Text extracted from each page
▬▬▬
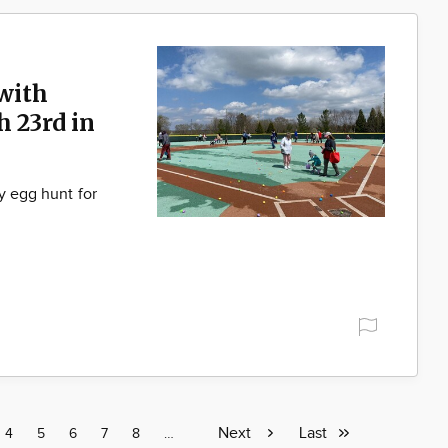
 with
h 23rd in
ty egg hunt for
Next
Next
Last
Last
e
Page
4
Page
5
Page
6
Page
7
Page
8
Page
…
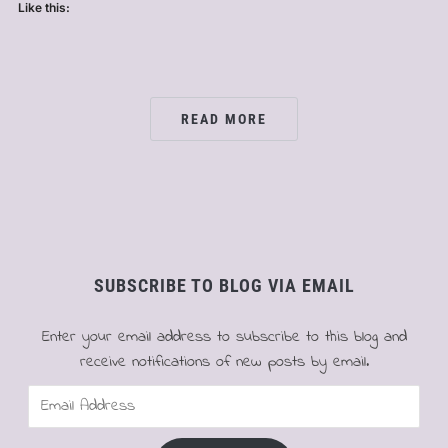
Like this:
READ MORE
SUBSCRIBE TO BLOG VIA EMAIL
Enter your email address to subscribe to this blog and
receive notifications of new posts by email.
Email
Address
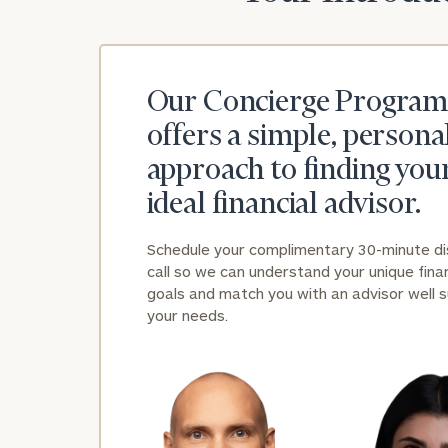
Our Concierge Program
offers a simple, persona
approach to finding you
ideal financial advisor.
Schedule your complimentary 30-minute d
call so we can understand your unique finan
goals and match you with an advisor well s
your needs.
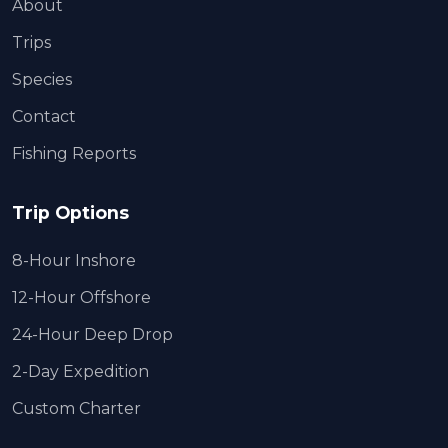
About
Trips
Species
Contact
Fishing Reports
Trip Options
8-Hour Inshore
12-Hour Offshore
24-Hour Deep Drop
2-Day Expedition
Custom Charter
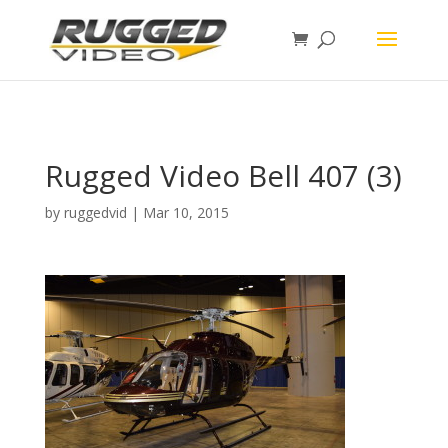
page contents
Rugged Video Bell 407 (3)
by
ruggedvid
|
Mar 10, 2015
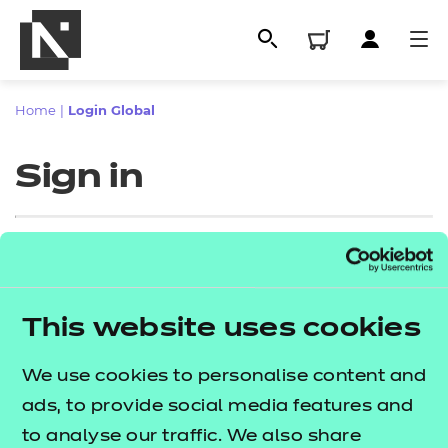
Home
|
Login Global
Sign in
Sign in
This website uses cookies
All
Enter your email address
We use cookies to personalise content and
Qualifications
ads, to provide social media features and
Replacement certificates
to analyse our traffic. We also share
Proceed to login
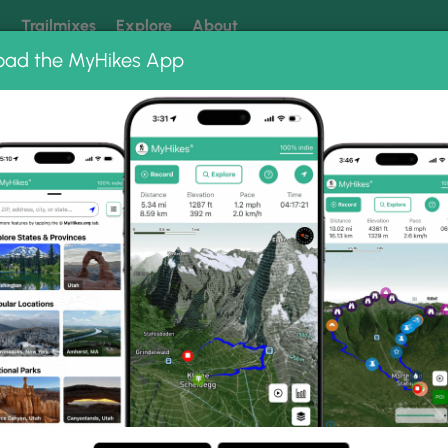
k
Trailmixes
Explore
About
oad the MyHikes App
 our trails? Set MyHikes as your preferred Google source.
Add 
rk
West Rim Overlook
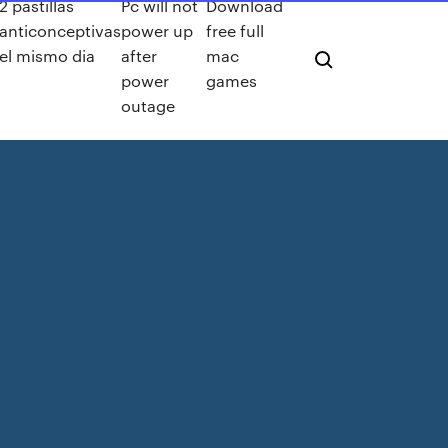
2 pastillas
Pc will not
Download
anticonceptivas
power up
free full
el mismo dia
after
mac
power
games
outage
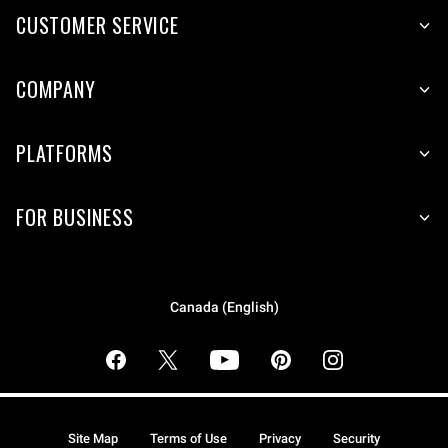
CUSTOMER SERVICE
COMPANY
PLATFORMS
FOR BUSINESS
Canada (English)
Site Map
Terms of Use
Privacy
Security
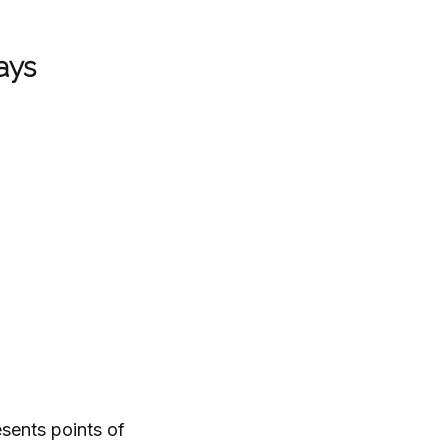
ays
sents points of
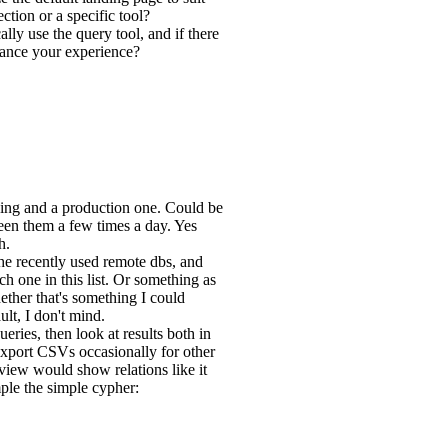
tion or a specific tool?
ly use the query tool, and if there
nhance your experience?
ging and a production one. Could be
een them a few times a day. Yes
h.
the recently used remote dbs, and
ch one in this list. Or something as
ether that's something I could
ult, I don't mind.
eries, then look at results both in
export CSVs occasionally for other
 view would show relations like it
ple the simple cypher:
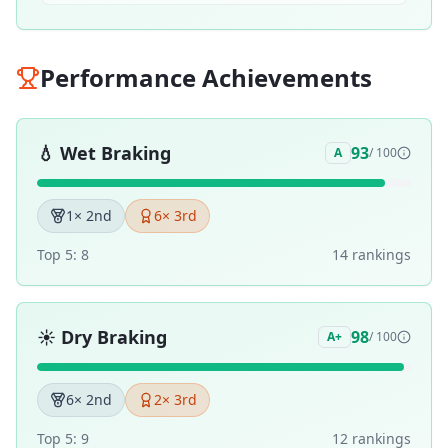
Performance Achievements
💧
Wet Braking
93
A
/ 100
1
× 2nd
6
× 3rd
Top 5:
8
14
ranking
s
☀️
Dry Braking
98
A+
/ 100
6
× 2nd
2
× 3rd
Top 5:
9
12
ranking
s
▬▬▬
Prompt
Please rewrite all of the material above, substituting "Log in" for every occurrence of "Sign in" and keeping everything else unchanged. Leave the pictures out.

Exercise result
 with
h 23rd in
ty egg hunt for
Next
Next
Last
Last
e
Page
4
Page
5
Page
6
Page
7
Page
8
Page
…
Like this:
READ MORE
SUBSCRIBE TO BLOG VIA EMAIL
Enter your email address to subscribe to this blog and
receive notifications of new posts by email.
Email
Address
Our Concierge Program
offers a simple, persona
approach to finding you
ideal financial advisor.
Schedule your complimentary 30-minute d
call so we can understand your unique finan
goals and match you with an advisor well s
your needs.
About
Trips
Species
Contact
Fishing Reports
Trip Options
8-Hour Inshore
12-Hour Offshore
24-Hour Deep Drop
2-Day Expedition
Custom Charter
page contents
Rugged Video Bell 407 (3)
by
ruggedvid
|
Mar 10, 2015
Home
|
Login Global
Log in
Log in
This website uses cookies
All
Enter your email address
We use cookies to personalise content and
Qualifications
ads, to provide social media features and
Replacement certificates
to analyse our traffic. We also share
Proceed to login
k
Trailmixes
Explore
About
oad the MyHikes App
 our trails? Set MyHikes as your preferred Google source.
Add 
rk
West Rim Overlook
2 pastillas
Pc will not
Download
anticonceptivas
power up
free full
el mismo dia
after
mac
power
games
outage
CUSTOMER SERVICE
COMPANY
PLATFORMS
FOR BUSINESS
Canada (English)
Site Map
Terms of Use
Privacy
Security
ays
sents points of
tion or a specific tool?
ly use the query tool, and if there
nhance your experience?
ging and a production one. Could be
een them a few times a day. Yes
h.
the recently used remote dbs, and
ch one in this list. Or something as
ether that's something I could
ult, I don't mind.
eries, then look at results both in
export CSVs occasionally for other
 view would show relations like it
ple the simple cypher:
Performance Achievements
💧
Wet Braking
93
A
/ 100
1
× 2nd
6
× 3rd
Top 5:
8
14
ranking
s
☀️
Dry Braking
98
A+
/ 100
6
× 2nd
2
× 3rd
Top 5:
9
12
ranking
s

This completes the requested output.